Rund 2000 Quadratmeter misst der Platz zwischen Kirche und Gemeindehaus, der heute durch unterschiedlichen Belag und ungeordnetes Parken von Fahrzeugen einen wenig einladenden Eindruck macht und daher als Treffpunkt für die Bürger weitgehend ungenutzt bleibt. Zu den Ideen, die die Bürger nach zahlreichen Vorstufen letztlich in einem Entwurf zusammengefasst haben, gehört die Aufteilung des Platzes in mehrere Bereiche.

Es soll keine einheitlich zugepflasterte Fläche entstehen, sondern ein eher schattiger Bereich um die Linde mit Sitzgelegenheiten und möglicherweise einer Bühne. An der sonnigen Seite am Gemeindehaus soll es eine Nutzung als Café oder Eisdiele geben können, die Parkflächen sollen geordnet und eingegrünt und die Verbindungsachse zwischen Gasthaus Adler, Kirche, Rathaus und Mühle durch eine Art Themenweg oder durch eine eigene Gestaltung hervorgehoben werden. Außerdem soll der Bereich hinter der Kirche aufgewertet werden.

Auch das Wasser, so der einhellige Wunsch der Teilnehmer an der Planungswerkstatt, soll eine größere Rolle spielen als derzeit durch den Brunnen. Dass sich durch Wasser die Anziehungskraft eines Platzes deutlich erhöhen lässt, zeige das Beispiel Wentzingerplatz in Ehrenstetten mit den Sitzgelegenheiten an der Möhlin. Alles Ideen, auf die wieder im Rahmen einer Planungswerkstatt eine Detailplanung folgen soll – vorausgesetzt, der Gemeinderat signalisiert, dass das Projekt zeitnah auch umgesetzt werden kann.

Zeitnah, das hätte aus Sicht vieler Offnadinger bedeutet, dass der Platz rechtzeitig zum Jubiläum des Musikvereins im September 2019 fertig ist. Ein zu ehrgeiziger Plan, war letztlich die Meinung des Gemeinderates.
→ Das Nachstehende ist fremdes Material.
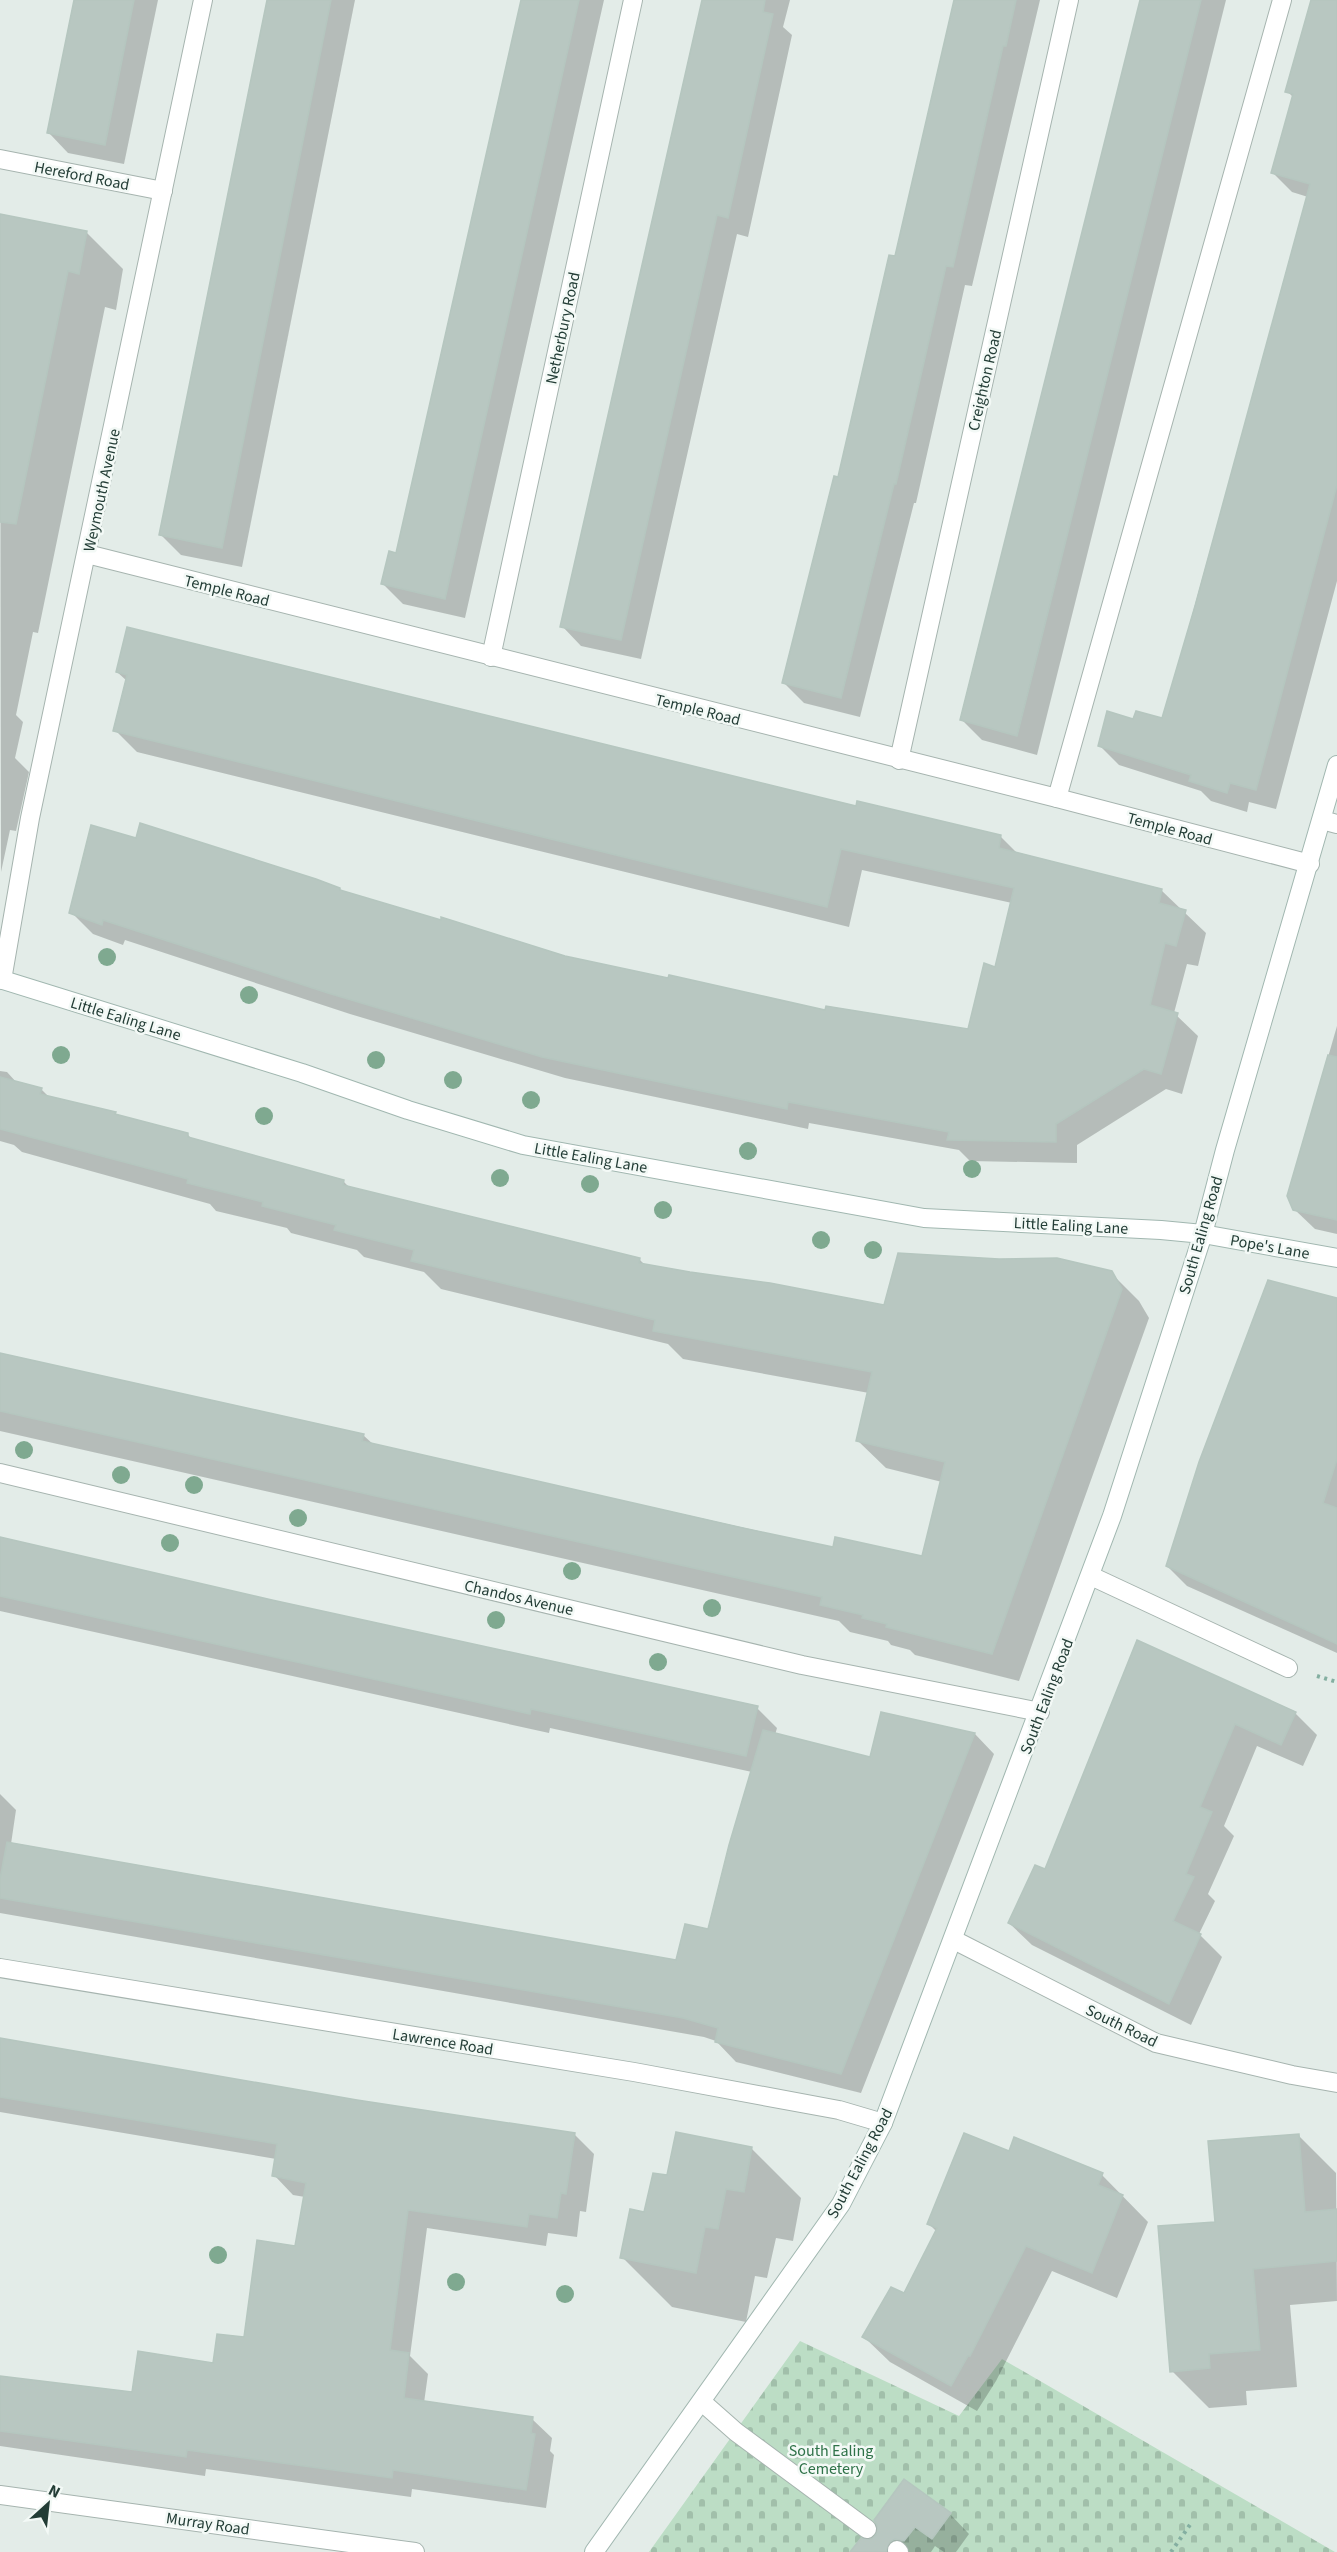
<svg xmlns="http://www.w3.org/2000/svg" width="1337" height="2552" font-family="'Source Sans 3',sans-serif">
<defs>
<pattern id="cemetery-stones" width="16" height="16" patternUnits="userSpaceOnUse" patternTransform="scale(1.5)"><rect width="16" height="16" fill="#bcddc5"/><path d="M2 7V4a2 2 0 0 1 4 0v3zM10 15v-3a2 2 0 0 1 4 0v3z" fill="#a1bfaa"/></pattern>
</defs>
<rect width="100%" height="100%" fill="#e3ece8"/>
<path fill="url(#cemetery-stones)" d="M800 2341 959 2416 1002 2359 1335 2552H649Z"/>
<g fill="#0003">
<path d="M76 0H158L124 164 68 153 49 133Z"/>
<path d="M268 0H355L242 567 181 555 161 535Z"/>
<path d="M522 0H604L465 618 403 604 383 584 397 555Z"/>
<path d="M704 0H790L783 27 792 35 748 237 737 234 641 659 581 646 562 626Z"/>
<path d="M957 0H1040L972 286 965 285 916 503H914L860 717 804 703 784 683 840 479 896 258Z"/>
<path d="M1142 0H1226L1037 755 982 740 962 720Z"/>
<path d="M1313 0H1337V581L1276 809 1249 802 1247 812 1211 801 1201 791 1119 765 1099 745 1134 720H1163L1308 197 1292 192 1272 172 1294 98 1287 91Z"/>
<path d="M0 215 86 232 123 269 116 310 105 307 38 633 33 632 16 715 23 722 15 758 29 772 16 831 10 830 1 872Z"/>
<path d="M117 672 857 807 1001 837 1018 854 1161 890 1206 933 1198 966 1187 964 1174 1013 1198 1036 1182 1094 1166 1089 1077 1145V1163L970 1161 959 1150 809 1123 808 1129 565 1078 350 1014 125 940 123 945 93 934 71 912 138 840 339 889 343 893 565 957 826 1012 969 1031 996 969 1012 903 862 870 849 927 137 752 115 730 127 681Z"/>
<path d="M1337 1026V1234L1315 1229 1294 1209 1288 1196Z"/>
<path d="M0 1071 7 1072 17 1083 41 1089 49 1097 115 1114 118 1117 188 1135 193 1140 343 1181 350 1188 639 1259 645 1265 885 1306 1111 1273 1139 1301 1149 1318 1019 1681 915 1655 910 1650 891 1645 888 1641 850 1632 839 1621 0 1431V1353L363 1435 374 1445 834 1548 923 1557 942 1482 886 1468 858 1441 869 1393 683 1359 668 1344 441 1289 424 1272 364 1257 357 1250 291 1233 287 1228 216 1211 210 1204 22 1152 14 1145 0 1141Z"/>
<path d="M1337 1300V1653L1187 1586 1167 1566Z"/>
<path d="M0 1539 271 1602 757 1708 777 1728 775 1735 871 1759 882 1714 975 1734 994 1754 861 2093 736 2062 716 2041 704 2037 0 1913V1794L16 1810 11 1844 677 1962 709 1931 752 1772 550 1728 549 1733 0 1611Z"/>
<path d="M1137 1642 1295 1713 1317 1735 1303 1766 1257 1746 1224 1826 1234 1836 1208 1894 1215 1901 1199 1934 1222 1957 1191 2025 1032 1945 1009 1923 1046 1871Z"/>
<path d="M0 2040 357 2102 575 2135 594 2154 586 2212 580 2211 577 2237 548 2233 546 2246 427 2228 410 2356 428 2374 424 2403 532 2419 552 2438 550 2451 554 2455 546 2508 412 2489 411 2497 206 2469 205 2476 0 2446V2378L133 2394 215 2365 246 2339 296 2247 305 2197 293 2195 274 2175 276 2159 0 2112Z"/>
<path d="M677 2134 752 2149 801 2198 793 2241 776 2238 767 2278 755 2276 746 2322 672 2307 622 2257 669 2177Z"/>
<path d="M1298 2135 1336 2173 1337 2301 1290 2305 1297 2387 1246 2391 1247 2405 1209 2408 1172 2371 1216 2223Z"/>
<path d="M1010 2153 1102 2175 1148 2222 1117 2298 1052 2271 996 2381 977 2411 890 2362 864 2337 904 2295 937 2232 929 2224Z"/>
<path d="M950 2514 969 2534 956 2552H944L935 2546 931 2552H853L878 2536Z"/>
</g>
<g fill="#b8c7c1" stroke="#b5c6bf" stroke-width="1.5">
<path d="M74 0H134L105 145 47 133Z"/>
<path d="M267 0H331L222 548 159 535Z"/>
<path d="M521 0H579L445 599 381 584 389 551 396 553Z"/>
<path d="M702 0H765L763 12 773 14 728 218 717 215 621 640 560 627Z"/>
<path d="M954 0H1016L1006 46H1003L953 267 946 266 896 484H894L841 698 782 683 834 476 838 477 889 255 895 256Z"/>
<path d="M1140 0H1201L1017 736 960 720Z"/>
<path d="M1311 0H1337V485L1256 790 1230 783 1227 793 1189 781 1191 775 1098 746 1107 711 1133 719 1136 711 1162 718 1195 606 1310 184 1271 173 1293 94 1285 92Z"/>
<path d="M0 214 87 231 79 274 68 271 16 524 0 522Z"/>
<path d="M127 627 856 806 857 801 1001 835 999 848 1162 889 1159 903 1186 910 1176 946 1165 943 1150 1005 1178 1013 1161 1074 1144 1069 1056 1124V1142L947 1140 949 1132 788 1102 787 1109 542 1057 328 993 103 920 102 925 69 913 91 825 136 838 140 823 316 879 340 888V890L441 920V917L565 956 668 978 669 975 825 1010 826 1006 968 1029 984 963 995 967 1014 888 841 849 827 907 113 731 127 675 116 672Z"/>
<path d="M1328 1055 1337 1057V1220L1293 1210 1287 1196Z"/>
<path d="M0 1077 42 1088 40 1094 116 1112 115 1114 188 1133V1137L344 1180 343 1185 640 1258 639 1263 690 1272 770 1283 884 1305 898 1253 999 1259 1057 1258 1112 1271 1122 1289 992 1654 886 1627 887 1624 862 1618 863 1615 820 1605 822 1597 0 1411V1353L364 1434 362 1441 743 1528 833 1547 835 1537 922 1556 945 1462 856 1441 872 1372 653 1331 655 1320 411 1261 414 1250 334 1230 336 1225 262 1206 263 1202 187 1183 188 1179 0 1129Z"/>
<path d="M1268 1280 1337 1298V1459L1323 1503 1337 1508V1644L1166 1566 1199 1462Z"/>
<path d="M0 1537 272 1600 758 1706 746 1756 531 1709 530 1714 0 1596Z"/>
<path d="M1137 1640 1296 1712 1281 1745 1235 1724 1200 1807 1212 1812 1186 1874 1194 1877 1173 1921 1201 1934 1169 2004 1008 1923 1035 1865 1045 1869Z"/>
<path d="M881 1712 975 1733 841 2074 715 2042 718 2028 683 2018 0 1898V1879L7 1842 676 1960 685 1924 708 1929 729 1845 763 1730 870 1757Z"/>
<path d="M0 2038 357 2100 575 2133 566 2194 561 2193 557 2218 529 2214 527 2227 408 2210 390 2350 409 2353 404 2398 533 2417 531 2433 535 2434 526 2490 393 2470 392 2478 187 2450 186 2457 0 2431V2376L132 2392 138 2351 213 2363 217 2334 244 2337 257 2240 295 2246 306 2183 272 2176 277 2144 0 2097Z"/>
<path d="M676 2132 752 2147 744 2192 726 2189 718 2229 705 2227 696 2273 620 2258 630 2209 644 2212 653 2173 667 2175Z"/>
<path d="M964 2133 1009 2151 1014 2137 1103 2173 1098 2185 1123 2195 1092 2273 1026 2246 970 2356H968L951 2386 862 2337 891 2287 904 2293 937 2228 927 2224Z"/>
<path d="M1299 2134 1305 2212 1337 2209V2261L1253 2269 1260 2350 1209 2354 1210 2368 1170 2372 1158 2226 1215 2222 1208 2141Z"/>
<path d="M904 2479 951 2513 932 2539 915 2527 904 2541 895 2539 890 2542 886 2552H850L861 2538 871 2539 876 2535 877 2525 874 2520Z"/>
</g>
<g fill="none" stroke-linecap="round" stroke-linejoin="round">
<defs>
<g id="lane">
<path d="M1057 798 1282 0"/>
<path d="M1091 1576 1288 1668"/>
<path d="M702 2402 736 2432 867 2529"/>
<path d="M897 2550 899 2552"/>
</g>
<g id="street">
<path d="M0 159 163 191"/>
<path d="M87 554 1057 798 1310 864"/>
<path d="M491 657 633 0"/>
<path d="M899 760 1069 0"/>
<path d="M1322 820 1337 824"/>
<path d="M2 980 30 818 203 0"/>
<path d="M0 1473 802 1665 1040 1712"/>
<path d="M954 1940 1156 2043 1292 2075 1337 2083"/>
<path d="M0 1968 634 2072 839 2110 883 2123"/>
<path d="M0 2495 415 2552"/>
</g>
<g id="secondary">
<path d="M0 979 302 1073 408 1110 523 1145 924 1218 1161 1230 1203 1234 1337 1258"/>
<path d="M594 2552 841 2204 883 2123 1112 1516 1203 1234 1225 1150 1337 765"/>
</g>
</defs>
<use href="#lane" stroke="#a6b4af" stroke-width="20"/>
<use href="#street" stroke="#a6b4af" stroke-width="20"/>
<use href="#secondary" stroke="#a1b7b0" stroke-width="20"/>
<g stroke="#84afa1" stroke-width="4" stroke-dasharray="3 4.5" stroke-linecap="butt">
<path d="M1317 1676 1337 1682"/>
<path d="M1171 2552 1192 2522"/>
</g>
<use href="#lane" stroke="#fff" stroke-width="18"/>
<use href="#street" stroke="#fff" stroke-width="18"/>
<use href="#secondary" stroke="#fff" stroke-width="18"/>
</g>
<g fill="#7fa990">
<circle cx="107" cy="957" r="9"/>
<circle cx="249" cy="995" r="9"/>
<circle cx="61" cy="1055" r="9"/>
<circle cx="376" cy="1060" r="9"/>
<circle cx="453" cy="1080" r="9"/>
<circle cx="531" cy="1100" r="9"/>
<circle cx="264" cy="1116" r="9"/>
<circle cx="748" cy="1151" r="9"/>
<circle cx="972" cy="1169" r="9"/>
<circle cx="500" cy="1178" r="9"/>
<circle cx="590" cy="1184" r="9"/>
<circle cx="663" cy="1210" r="9"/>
<circle cx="821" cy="1240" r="9"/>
<circle cx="873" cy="1250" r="9"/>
<circle cx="24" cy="1450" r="9"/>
<circle cx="121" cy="1475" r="9"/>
<circle cx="194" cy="1485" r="9"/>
<circle cx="298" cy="1518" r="9"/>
<circle cx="170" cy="1543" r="9"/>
<circle cx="572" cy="1571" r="9"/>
<circle cx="712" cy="1608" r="9"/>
<circle cx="496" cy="1620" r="9"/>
<circle cx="658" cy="1662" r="9"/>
<circle cx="218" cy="2255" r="9"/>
<circle cx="456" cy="2282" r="9"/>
<circle cx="565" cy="2294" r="9"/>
</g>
<g text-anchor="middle" stroke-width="5" stroke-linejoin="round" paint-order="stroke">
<g font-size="16" fill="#233d36" stroke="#f3f9f6">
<text transform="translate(82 175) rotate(11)" y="6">Hereford Road</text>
<text transform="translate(562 328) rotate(-78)" y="6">Netherbury Road</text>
<text transform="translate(984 380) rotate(-77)" y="6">Creighton Road</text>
<text transform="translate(101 490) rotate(-78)" y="6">Weymouth Avenue</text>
<text transform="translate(227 590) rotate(14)" y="6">Temple Road</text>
<text transform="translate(698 709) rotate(14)" y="6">Temple Road</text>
<text transform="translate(1170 828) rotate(15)" y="6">Temple Road</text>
<text transform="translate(126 1018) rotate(17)" y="6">Little Ealing Lane</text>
<text transform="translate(591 1157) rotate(10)" y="6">Little Ealing Lane</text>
<text transform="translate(1071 1225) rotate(3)" y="6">Little Ealing Lane</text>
<text transform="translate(1200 1235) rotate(-74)" y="6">South Ealing Road</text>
<text transform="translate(1270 1246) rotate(10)" y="6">Pope's Lane</text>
<text transform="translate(519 1597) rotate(13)" y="6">Chandos Avenue</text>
<text transform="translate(1046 1696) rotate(-69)" y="6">South Ealing Road</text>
<text transform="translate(1122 2025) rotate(26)" y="6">South Road</text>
<text transform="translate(443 2041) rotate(9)" y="6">Lawrence Road</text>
<text transform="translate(859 2163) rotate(-62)" y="6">South Ealing Road</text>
<text transform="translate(208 2523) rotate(8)" y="6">Murray Road</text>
</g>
<g font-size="16" fill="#2e7248" stroke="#f3f9f6">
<text x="831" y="2456">South Ealing<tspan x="831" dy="18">Cemetery</tspan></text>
</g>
</g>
<g transform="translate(48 2504) rotate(27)" stroke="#f3f9f6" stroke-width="4.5" paint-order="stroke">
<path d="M0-4.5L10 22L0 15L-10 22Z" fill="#233d36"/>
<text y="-9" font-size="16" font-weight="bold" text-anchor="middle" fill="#233d36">N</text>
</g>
</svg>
Zu ehrgeizig deshalb, weil es nicht nur um die Platzoberfläche, sondern auch um die Kanäle darunter geht, die zunächst untersucht und im Rahmen der Neugestaltung des Platzes vermutlich erneuert oder saniert werden müssen. Das Risiko, dass die Planungs- und Bauarbeiten nicht rechtzeitig vor dem Jubiläum abgeschlossen sind und das Fest am Ende auf einer Baustelle stattfinden müsste, sei zu groß.

Das heißt aber nicht, dass der Rat das Projekt ablehnt oder auf die lange Bank schieben möchte. Im Gegenteil: Es gab im Gremium viel Lob für das Engagement der Bürger. Klar wurde auch, dass die Motivation der Menschen nicht durch eine zu große Geduldsprobe geschmälert werden soll. Daher war Konsens, dass trotz anderer kostenintensiver Projekte (Schule und Sportplätze) nach dem Jubiläum im Herbst 2019 mit der Umsetzung begonnen werden soll; dass bis dahin klar sein soll, wie der Untergrund des Platzes aussieht und was für Arbeiten dort erforderlich sind.

Bereits begonnen werden soll mit der Neusortierung der Parkflächen, und falls Kosten und Planung es erlauben, könne mit dem Umbau des ehemaligen Sparkassenraumes zum Café früher begonnen werden.